The current ADVI implementation can sometimes (stochastically) fail to fit even the simplest models. I think this might indicate that some defaults for algorithm parameters are suspicious.
Context: I am helping @hyunji.moon to build an example of using SBC with ADVI for the SBC package. This means that we need do a lot of ADVI runs. Some of the runs do stochastically result in an error instead of giving us output, even for simple model.
Here’s a simple reproducible example with latest cmdstanr
+ CmdStan 2.27.0
library(cmdstanr)
tn <- "
data {
int N;
vector[N] y;
}
parameters {
real loc;
real <lower = 0> scale;
}
model {
loc ~ normal(0, 1);
scale ~ lognormal(0, 1);
y ~ normal(loc, scale);
}
"
simple_mod = cmdstan_model(stan_file = write_stan_file(tn))
set.seed(48752)
loc <- 1
scale <- 1
data <- list(
N = 20,
y = rnorm(20, loc, scale)
)
n_errors <- 0
sink("all_ouptuts.txt", type = "output")
for(i in 1:100) {
fit <- simple_mod$variational(data = data)
if(all(fit$return_codes() != 0)) {
n_errors <- n_errors + 1
}
}
sink(NULL)
cat("Total errors: ", n_errors)
I get 4 errors. The exact number of errors varies slightly with seed, but there are almost always some.

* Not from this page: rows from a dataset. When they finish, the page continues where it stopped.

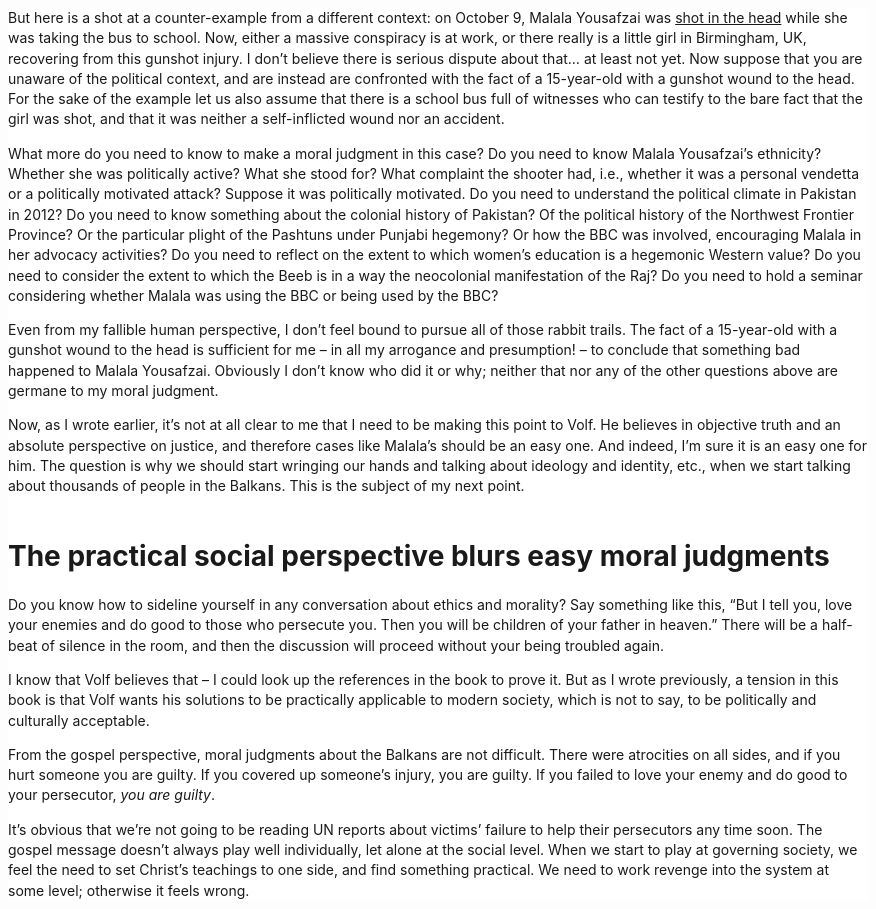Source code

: But here is a shot at a counter-example from a different context: on October 9, Malala Yousafzai was [shot in the head](http://www.bbc.co.uk/news/uk-england-birmingham-20125347) while she was taking the bus to school. Now, either a massive conspiracy is at work, or there really is a little girl in Birmingham, UK, recovering from this gunshot injury. I don’t believe there is serious dispute about that… at least not yet. Now suppose that you are unaware of the political context, and are instead are confronted with the fact of a 15-year-old with a gunshot wound to the head. For the sake of the example let us also assume that there is a school bus full of witnesses who can testify to the bare fact that the girl was shot, and that it was neither a self-inflicted wound nor an accident.

What more do you need to know to make a moral judgment in this case? Do you need to know Malala Yousafzai’s ethnicity? Whether she was politically active? What she stood for? What complaint the shooter had, i.e., whether it was a personal vendetta or a politically motivated attack? Suppose it was politically motivated. Do you need to understand the political climate in Pakistan in 2012? Do you need to know something about the colonial history of Pakistan? Of the political history of the Northwest Frontier Province? Or the particular plight of the Pashtuns under Punjabi hegemony? Or how the BBC was involved, encouraging Malala in her advocacy activities? Do you need to reflect on the extent to which women’s education is a hegemonic Western value? Do you need to consider the extent to which the Beeb is in a way the neocolonial manifestation of the Raj? Do you need to hold a seminar considering whether Malala was using the BBC or being used by the BBC?

Even from my fallible human perspective, I don’t feel bound to pursue all of those rabbit trails. The fact of a 15-year-old with a gunshot wound to the head is sufficient for me – in all my arrogance and presumption! – to conclude that something bad happened to Malala Yousafzai. Obviously I don’t know who did it or why; neither that nor any of the other questions above are germane to my moral judgment.

Now, as I wrote earlier, it’s not at all clear to me that I need to be making this point to Volf. He believes in objective truth and an absolute perspective on justice, and therefore cases like Malala’s should be an easy one. And indeed, I’m sure it is an easy one for him. The question is why we should start wringing our hands and talking about ideology and identity, etc., when we start talking about thousands of people in the Balkans. This is the subject of my next point.

# The practical social perspective blurs easy moral judgments

Do you know how to sideline yourself in any conversation about ethics and morality? Say something like this, “But I tell you, love your enemies and do good to those who persecute you. Then you will be children of your father in heaven.” There will be a half-beat of silence in the room, and then the discussion will proceed without your being troubled again.

I know that Volf believes that – I could look up the references in the book to prove it. But as I wrote previously, a tension in this book is that Volf wants his solutions to be practically applicable to modern society, which is not to say, to be politically and culturally acceptable.

From the gospel perspective, moral judgments about the Balkans are not difficult. There were atrocities on all sides, and if you hurt someone you are guilty. If you covered up someone’s injury, you are guilty. If you failed to love your enemy and do good to your persecutor, *you are guilty*.

It’s obvious that we’re not going to be reading UN reports about victims’ failure to help their persecutors any time soon. The gospel message doesn’t always play well individually, let alone at the social level. When we start to play at governing society, we feel the need to set Christ’s teachings to one side, and find something practical. We need to work revenge into the system at some level; otherwise it feels wrong.
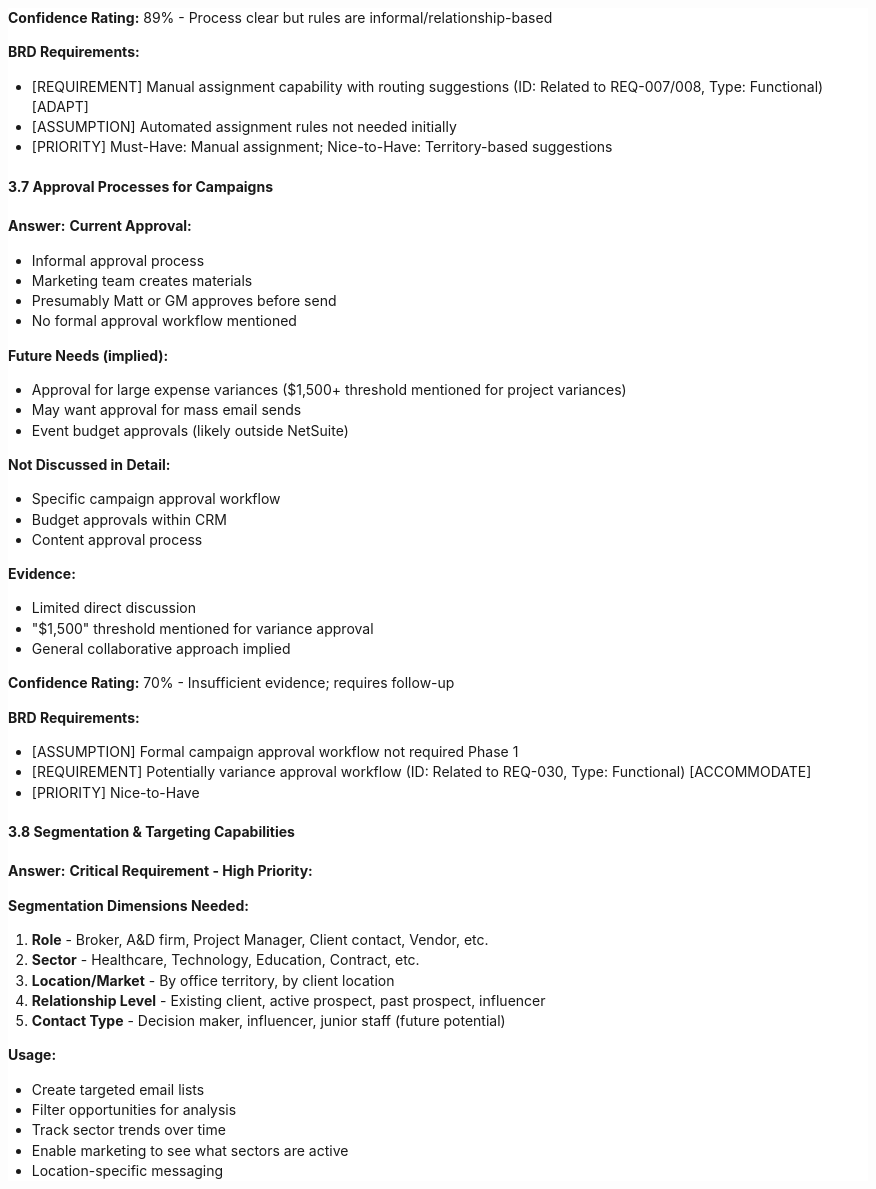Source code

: **Confidence Rating:** 89% - Process clear but rules are informal/relationship-based

**BRD Requirements:**
- [REQUIREMENT] Manual assignment capability with routing suggestions (ID: Related to REQ-007/008, Type: Functional) [ADAPT]
- [ASSUMPTION] Automated assignment rules not needed initially
- [PRIORITY] Must-Have: Manual assignment; Nice-to-Have: Territory-based suggestions

#### 3.7 Approval Processes for Campaigns

**Answer:**
**Current Approval:**
- Informal approval process
- Marketing team creates materials
- Presumably Matt or GM approves before send
- No formal approval workflow mentioned

**Future Needs (implied):**
- Approval for large expense variances ($1,500+ threshold mentioned for project variances)
- May want approval for mass email sends
- Event budget approvals (likely outside NetSuite)

**Not Discussed in Detail:**
- Specific campaign approval workflow
- Budget approvals within CRM
- Content approval process

**Evidence:**
- Limited direct discussion
- "$1,500" threshold mentioned for variance approval
- General collaborative approach implied

**Confidence Rating:** 70% - Insufficient evidence; requires follow-up

**BRD Requirements:**
- [ASSUMPTION] Formal campaign approval workflow not required Phase 1
- [REQUIREMENT] Potentially variance approval workflow (ID: Related to REQ-030, Type: Functional) [ACCOMMODATE]
- [PRIORITY] Nice-to-Have

#### 3.8 Segmentation & Targeting Capabilities

**Answer:**
**Critical Requirement - High Priority:**

**Segmentation Dimensions Needed:**
1. **Role** - Broker, A&D firm, Project Manager, Client contact, Vendor, etc.
2. **Sector** - Healthcare, Technology, Education, Contract, etc.
3. **Location/Market** - By office territory, by client location
4. **Relationship Level** - Existing client, active prospect, past prospect, influencer
5. **Contact Type** - Decision maker, influencer, junior staff (future potential)

**Usage:**
- Create targeted email lists
- Filter opportunities for analysis
- Track sector trends over time
- Enable marketing to see what sectors are active
- Location-specific messaging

All the error messages are:
Chain 1 stan::variational::normal_meanfield::calc_grad:
The number of dropped evaluations has reached its maximum amount (10).
Your model may be either severely ill-conditioned or misspecified.
It doesn’t appear to be really documented, but looking at the code the number of dropped evaluations that triggers the message depends on the grad_samples
parameter. And indeed, when I add grad_samples = 20
to the $variational
call, I quite reliably get no errors.
To reliably get no error across 1000 fits, I need to ramp up grad_samples
even higher…
I don’t understand internals of ADVI very well, but if even such a simple model has a reasonable (a few percent) chance of failing on default settings, maybe the defaults should be made more conservative? Or is there other than performance downside to setting grad_samples
to be larger? Or is there something else one should do to make the ADVI results a bit more stable?
I’ve noted two previous mentions of the error: Stan::variational::normal_meanfield::calc_grad - can be falsely driven by tranformed parameters? and
"stan::variational::normal_meanfield::calc_grad: The number of dropped evaluations has reached its maximum amount (10)." Is 10 a reasonable number? in both cases the recommendation was to make the model better behaved - I however think that in the case I present here, the model is about as well behaved as you can get.